Haut voltage, sur un argument plus mélodramatique de Pierre Rhallys, est une histoire d’amour et de mort qui sait, cependant, conserver toute son originalité.

Arcane II et La Voix, ballets également dansés sur des musiques concrètes, celui-là en pas de trois, celui-ci par un unique personnage.

Cette soirée, déjà chargée, ne permettra pas à Béjart de présenter à Bruxelles sa dernière création : Orphée. Aussi avons-nous été la voir à Liège tout récemment.

D’une inspiration qui, assez paradoxalement, tantôt dépasse et tantôt n’atteint pas le niveau de La Symphonie pour un homme seul, cet Orphée ajoute encore à la recherche dont Béjart a tout le mérite. Huit tableaux successifs sont inégalement réussis du point de vue chorégraphique. Le premier, qui veut exprimer la douleur d’Orphée seul, nous a semblé hésitant, sans économie dans le détail de l’écriture. Mais très rapidement l’intention s’affermit, les gestes inutiles se font plus rares au profit d’une expressivité plus soutenue, plus sensuelle. A cet égard, le troisième tableau, sur un rythme obsédant, crée la plus vive émotion.
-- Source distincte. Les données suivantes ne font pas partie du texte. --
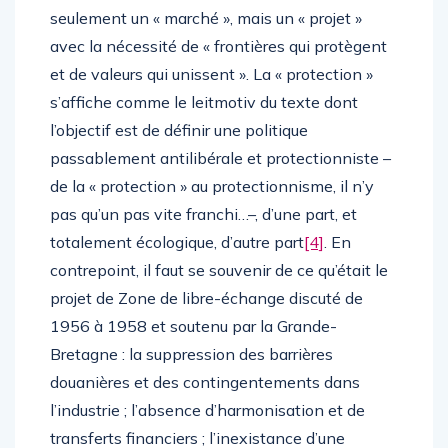
seulement un « marché », mais un « projet »
avec la nécessité de « frontières qui protègent
et de valeurs qui unissent ». La « protection »
s’affiche comme le leitmotiv du texte dont
l’objectif est de définir une politique
passablement antilibérale et protectionniste –
de la « protection » au protectionnisme, il n’y
pas qu’un pas vite franchi…–, d’une part, et
totalement écologique, d’autre part
[4]
. En
contrepoint, il faut se souvenir de ce qu’était le
projet de Zone de libre-échange discuté de
1956 à 1958 et soutenu par la Grande-
Bretagne : la suppression des barrières
douanières et des contingentements dans
l’industrie ; l’absence d’harmonisation et de
transferts financiers ; l’inexistance d’une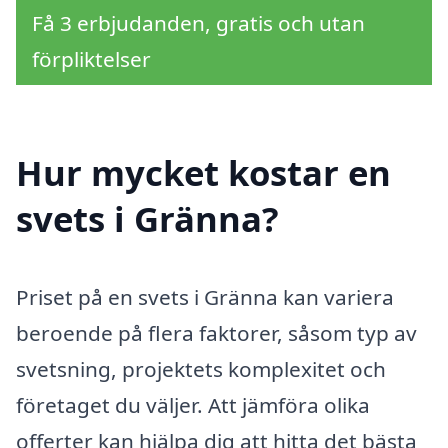
Få 3 erbjudanden, gratis och utan
förpliktelser
Hur mycket kostar en
svets i Gränna?
Priset på en svets i Gränna kan variera
beroende på flera faktorer, såsom typ av
svetsning, projektets komplexitet och
företaget du väljer. Att jämföra olika
offerter kan hjälpa dig att hitta det bästa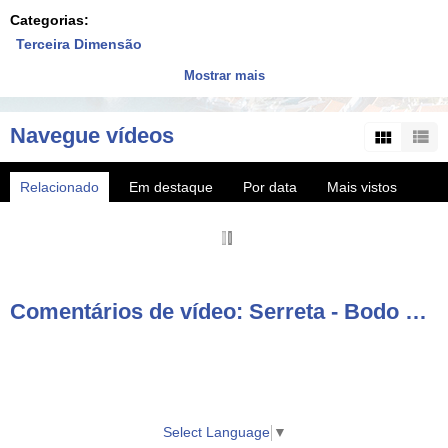
Categorias:
Terceira Dimensão
Tags:
Mostrar mais
serreta
bodo
de
leite
Navegue vídeos
Relacionado
Em destaque
Por data
Mais vistos
Mais populares
Comentários de vídeo: Serreta - Bodo de Leite
Select Language
▼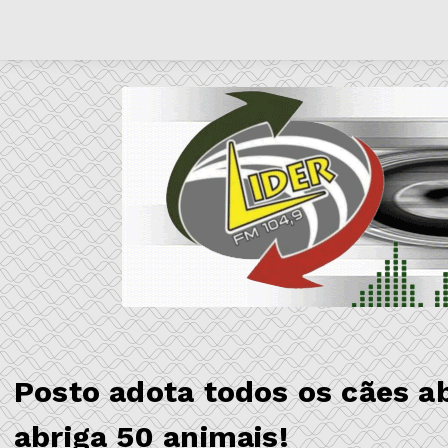
Posto adota todos os cães 
abriga 50 animais!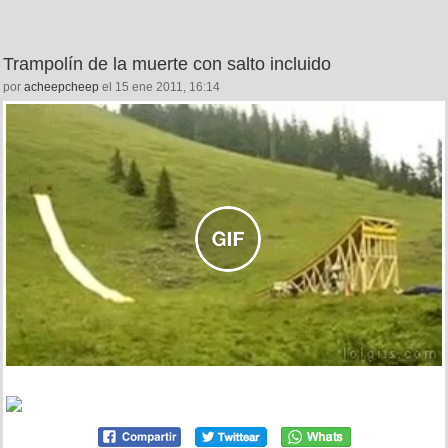
Trampolín de la muerte con salto incluido
por
acheepcheep
el 15 ene 2011, 16:14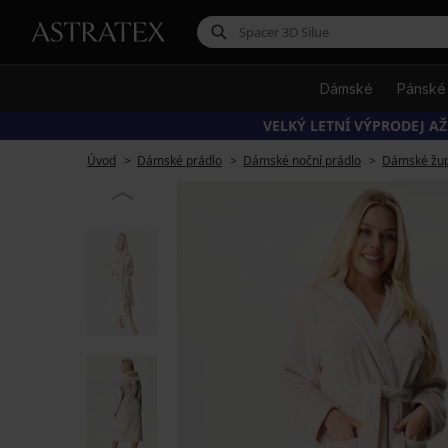
Dámské
Pánské
VELKÝ LETNÍ VÝPRODEJ AŽ
Úvod
Dámské prádlo
Dámské noční prádlo
Dámské žu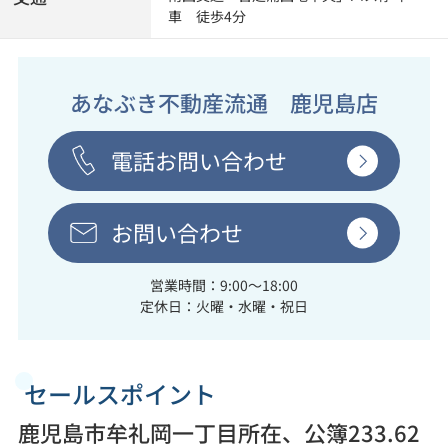
車 徒歩4分
あなぶき不動産流通 鹿児島店
電話お問い合わせ
お問い合わせ
営業時間：9:00～18:00
定休日：火曜・水曜・祝日
セールスポイント
鹿児島市牟礼岡一丁目所在、公簿233.62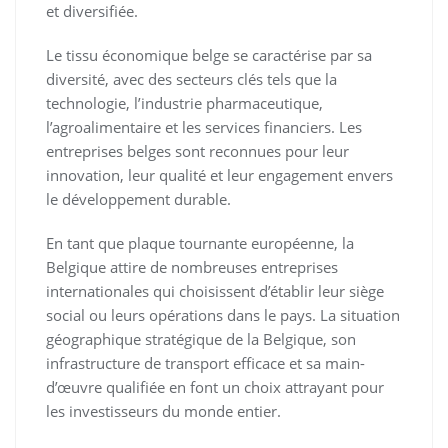
et diversifiée.
Le tissu économique belge se caractérise par sa
diversité, avec des secteurs clés tels que la
technologie, l’industrie pharmaceutique,
l’agroalimentaire et les services financiers. Les
entreprises belges sont reconnues pour leur
innovation, leur qualité et leur engagement envers
le développement durable.
En tant que plaque tournante européenne, la
Belgique attire de nombreuses entreprises
internationales qui choisissent d’établir leur siège
social ou leurs opérations dans le pays. La situation
géographique stratégique de la Belgique, son
infrastructure de transport efficace et sa main-
d’œuvre qualifiée en font un choix attrayant pour
les investisseurs du monde entier.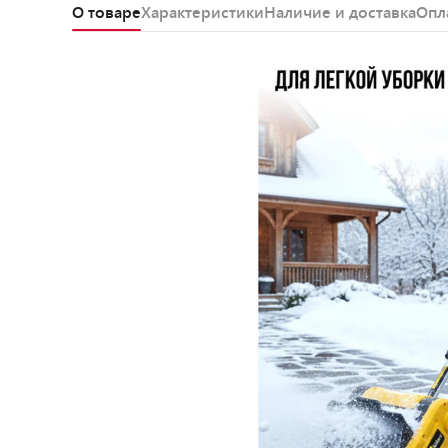
О товаре
Характеристики
Наличие и доставка
Опл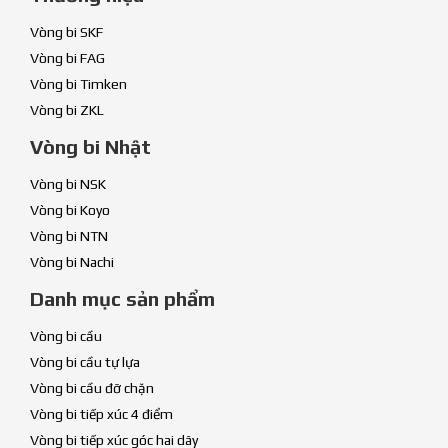
Vòng bi SKF
Vòng bi FAG
Vòng bi Timken
Vòng bi ZKL
Vòng bi Nhật
Vòng bi NSK
Vòng bi Koyo
Vòng bi NTN
Vòng bi Nachi
Danh mục sản phẩm
Vòng bi cầu
Vòng bi cầu tự lựa
Vòng bi cầu đỡ chặn
Vòng bi tiếp xúc 4 điểm
Vòng bi tiếp xúc góc hai dãy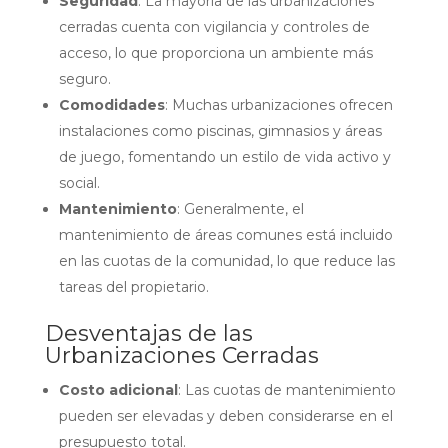
Seguridad
: La mayoría de las urbanizaciones
cerradas cuenta con vigilancia y controles de
acceso, lo que proporciona un ambiente más
seguro.
Comodidades
: Muchas urbanizaciones ofrecen
instalaciones como piscinas, gimnasios y áreas
de juego, fomentando un estilo de vida activo y
social.
Mantenimiento
: Generalmente, el
mantenimiento de áreas comunes está incluido
en las cuotas de la comunidad, lo que reduce las
tareas del propietario.
Desventajas de las
Urbanizaciones Cerradas
Costo adicional
: Las cuotas de mantenimiento
pueden ser elevadas y deben considerarse en el
presupuesto total.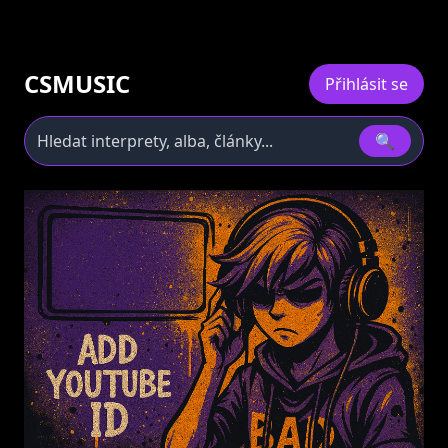
CSMUSIC
Přihlásit se
🔍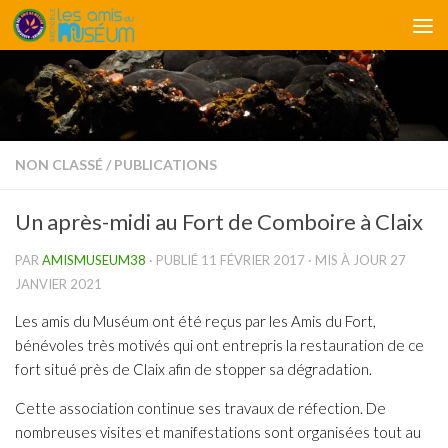
Skip to content
NON CLASSÉ
/
PUBLICATIONS
Un après-midi au Fort de Comboire à Claix
PAR
AMISMUSEUM38
· PUBLIÉ
11 FÉVRIER 2017
· MIS À JOUR
27
JANVIER 2021
Les amis du Muséum ont été reçus par les Amis du Fort,
bénévoles très motivés qui ont entrepris la restauration de ce
fort situé près de Claix afin de stopper sa dégradation.
Cette association continue ses travaux de réfection. De
nombreuses visites et manifestations sont organisées tout au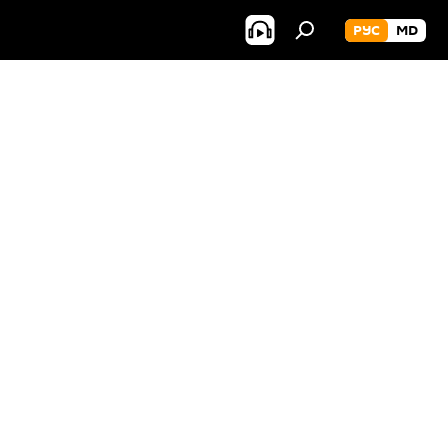
РУС
MD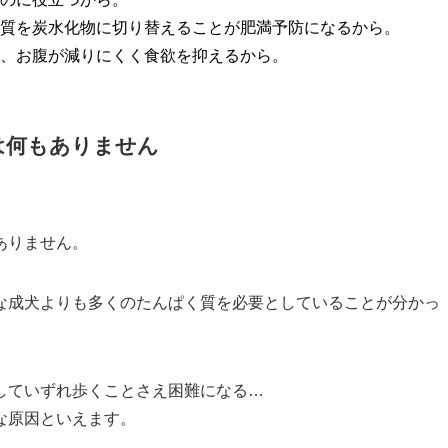
質を炭水化物に切り替えることが肥満予防になるから。
、お腹が減りにくく食欲を抑えるから。
は何もありません
ありません。
な成犬よりも多くのたんぱく質を必要としていることが分かっ
していずれ歩くことさえ困難になる…
な原因といえます。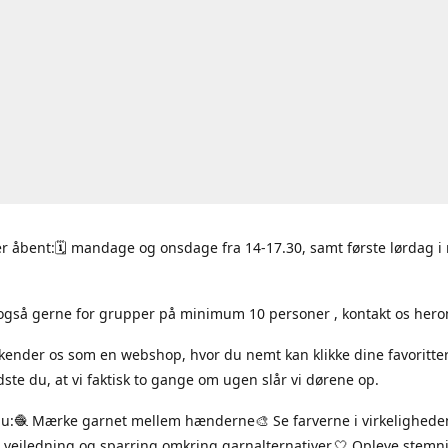
r åbent:🗓 mandage og onsdage fra 14-17.30, samt første lørdag 
også gerne for grupper på minimum 10 personer , kontakt os hero
 kender os som en webshop, hvor du nemt kan klikke dine favoritte
ste du, at vi faktisk to gange om ugen slår vi dørene op.
du:🧶 Mærke garnet mellem hænderne🎨 Se farverne i virkelighede
 vejledning og sparring omkring garnalternativer.🤍 Opleve stem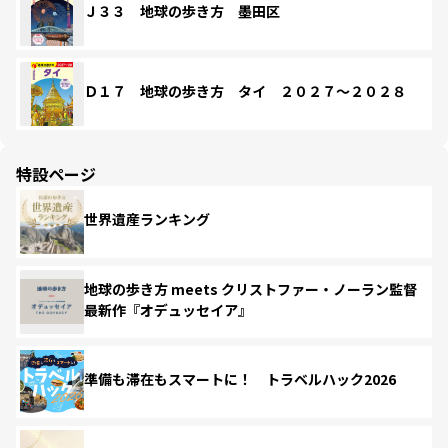
Ｊ３３ 地球の歩き方 墨田区
Ｄ１７ 地球の歩き方 タイ ２０２７～２０２８
特設ページ
世界遺産ランキング
地球の歩き方 meets クリストファー・ノーラン監督
最新作『オデュッセイア』
準備も滞在もスマートに！ トラベルハック2026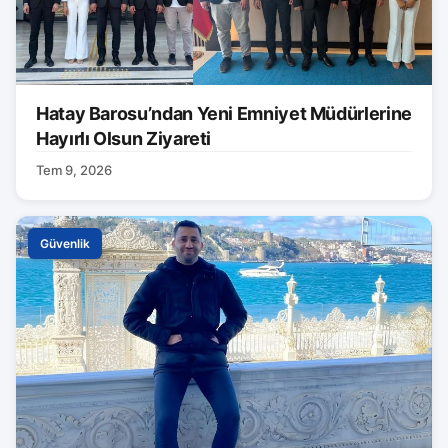
Hatay Barosu’ndan Yeni Emniyet Müdürlerine
Hayırlı Olsun Ziyareti
Tem 9, 2026
Güvenlik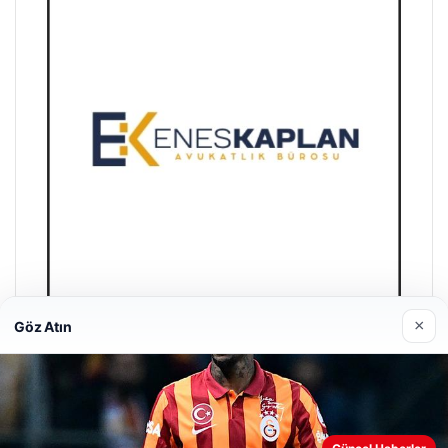
×
Göz Atın
Enes Kaplan Avukatlık Bürosu
28/04/2026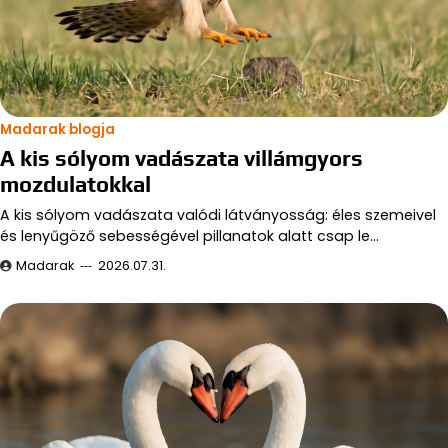
Madarak blogja
A kis sólyom vadászata villámgyors
mozdulatokkal
A kis sólyom vadászata valódi látványosság: éles szemeivel
és lenyűgöző sebességével pillanatok alatt csap le…
Madarak
2026.07.31.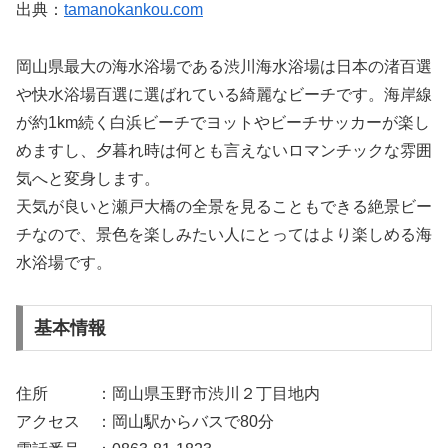
出典：
tamanokankou.com
岡山県最大の海水浴場である渋川海水浴場は日本の渚百選
や快水浴場百選に選ばれている綺麗なビーチです。海岸線
が約1km続く白浜ビーチでヨットやビーチサッカーが楽し
めますし、夕暮れ時は何とも言えないロマンチックな雰囲
気へと変身します。
天気が良いと瀬戸大橋の全景を見ることもできる絶景ビー
チなので、景色を楽しみたい人にとってはより楽しめる海
水浴場です。
基本情報
住所 ：岡山県玉野市渋川２丁目地内
アクセス ：岡山駅からバスで80分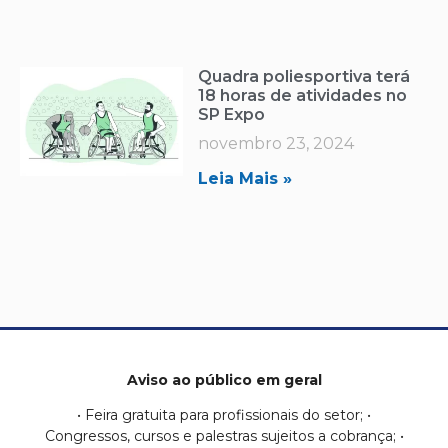
Quadra poliesportiva terá
18 horas de atividades no
SP Expo
novembro 23, 2024
Leia Mais »
Aviso ao público em geral
• Feira gratuita para profissionais do setor; •
Congressos, cursos e palestras sujeitos a cobrança; •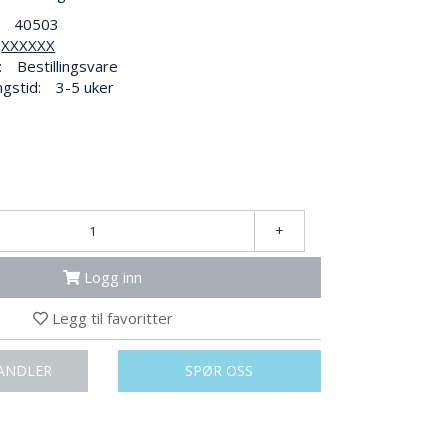
40503
XXXXXX
:
Bestillingsvare
ngstid:
3-5 uker
+
Logg inn
Legg til favoritter
ANDLER
SPØR OSS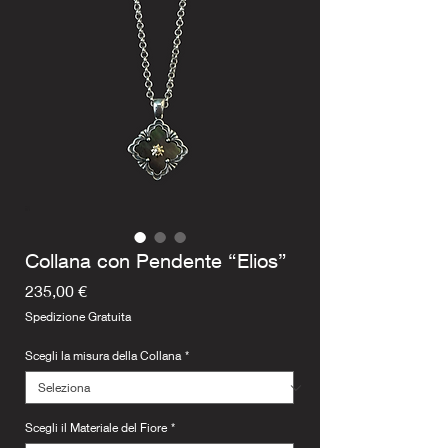
Collana con Pendente “Elios”
Prezzo
235,00 €
Spedizione Gratuita
Scegli la misura della Collana
*
Scegli il Materiale del Fiore
*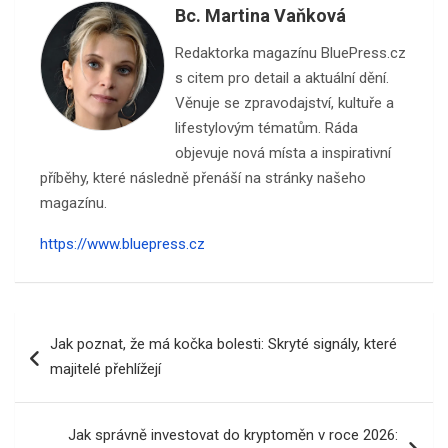
Bc. Martina Vaňková
Redaktorka magazínu BluePress.cz
s citem pro detail a aktuální dění.
Věnuje se zpravodajství, kultuře a
lifestylovým tématům. Ráda
objevuje nová místa a inspirativní
příběhy, které následně přenáší na stránky našeho
magazínu.
https://www.bluepress.cz
Navigace
Jak poznat, že má kočka bolesti: Skryté signály, které
pro
majitelé přehlížejí
příspěvek
Jak správně investovat do kryptoměn v roce 2026: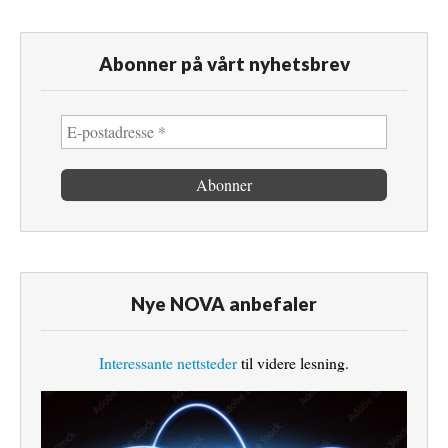
Abonner på vårt nyhetsbrev
Nye NOVA anbefaler
Interessante nettsteder
til videre lesning.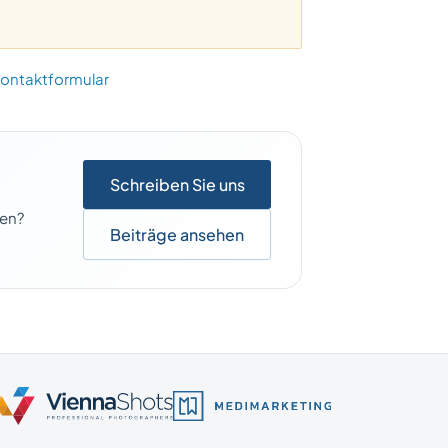
ontaktformular
Schreiben Sie uns
ben?
Beiträge ansehen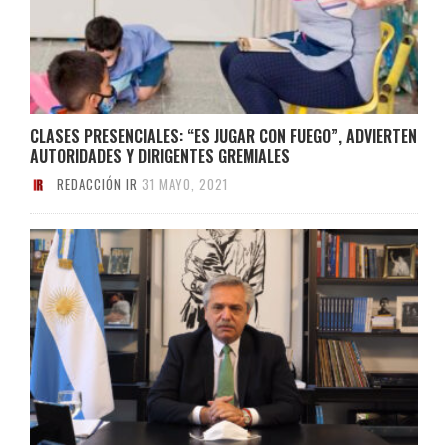
CLASES PRESENCIALES: “ES JUGAR CON FUEGO”, ADVIERTEN
AUTORIDADES Y DIRIGENTES GREMIALES
REDACCIÓN IR
31 MAYO, 2021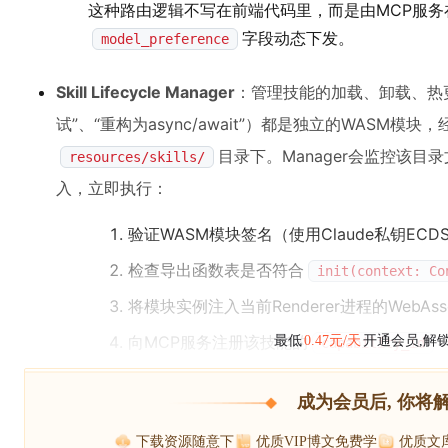
这种路由逻辑不写在前端代码里，而是由MCP服务
字段动态下发。
model_preference
Skill Lifecycle Manager
：管理技能的加载、卸载、热更
试”、“重构为async/await”）都是独立的WASM模块
目录下。Manager会监控该目
resources/skills/
入，立即执行：
验证WASM模块签名（使用Claude私钥ECDS
检查导出函数表是否符合
init(context: Co
将模块实例注入当前Renderer进程的WebAssembl
向MCP服务注册该技能的
最低
0.47元/天
开通会员,解
capability_id
成为会员后, 你将
下载资源随意下
优质VIP博文免费学
优质文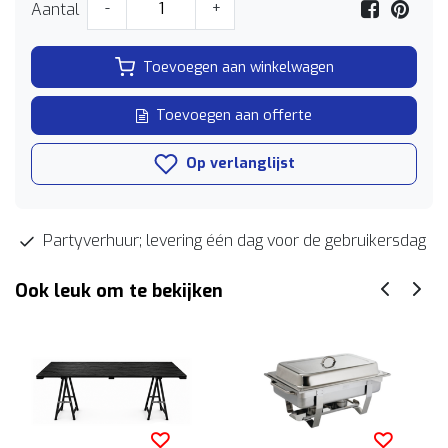
Aantal
-
+
Toevoegen aan winkelwagen
Toevoegen aan offerte
Op verlanglijst
Partyverhuur; levering één dag voor de gebruikersdag
Ook leuk om te bekijken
Le quatrième tableau pourrait se qualifier de « ballet engagé » à l’instar de la littérature engagée ; il s’élève avec une force inouïe et beaucoup d’intensité contre l’injustice des guerres et le sacrifice d’une jeunesse si belle dans l’amour et si laide dans la guerre.

La place nous manque pour analyser comme il le faudrait ces huit actes successifs, dont le dernier (sur une psalmodie scandée en grec) prend l’allure d’un message elliptique d’espoir et de détresse. Nous y reviendrons à l’occasion d’une prochaine présentation d’Orphée en Belgique. Mais ajoutons cependant que les huit décors et le manteau d’Arlequin de Rudolf Küfner touchent à la perfection ; ils sont saisissants sans jamais écraser l’action et créent, pour chaque tableau, une atmosphère lourde à souhait. L’idée d’un dispositif scénique suspendu pour la mort et pour la transfiguration ne manque pas d’ingéniosité.

Quant à la musique concrète de Pierre Henry, elle a pour but d’épouser très exactement chaque intention dansée; elle y réussit sans jamais choquer l’oreille. Par contre, les intermèdes parlés, surtout ceux qui sont exprimés sur scène, pourraient utilement être supprimés.

Maurice Béjart vient donc de prouver que son éclat d’il y a quelques années n’avait rien d’un feu de paille et qu’il demeure à la tête d’un mouvement créateur.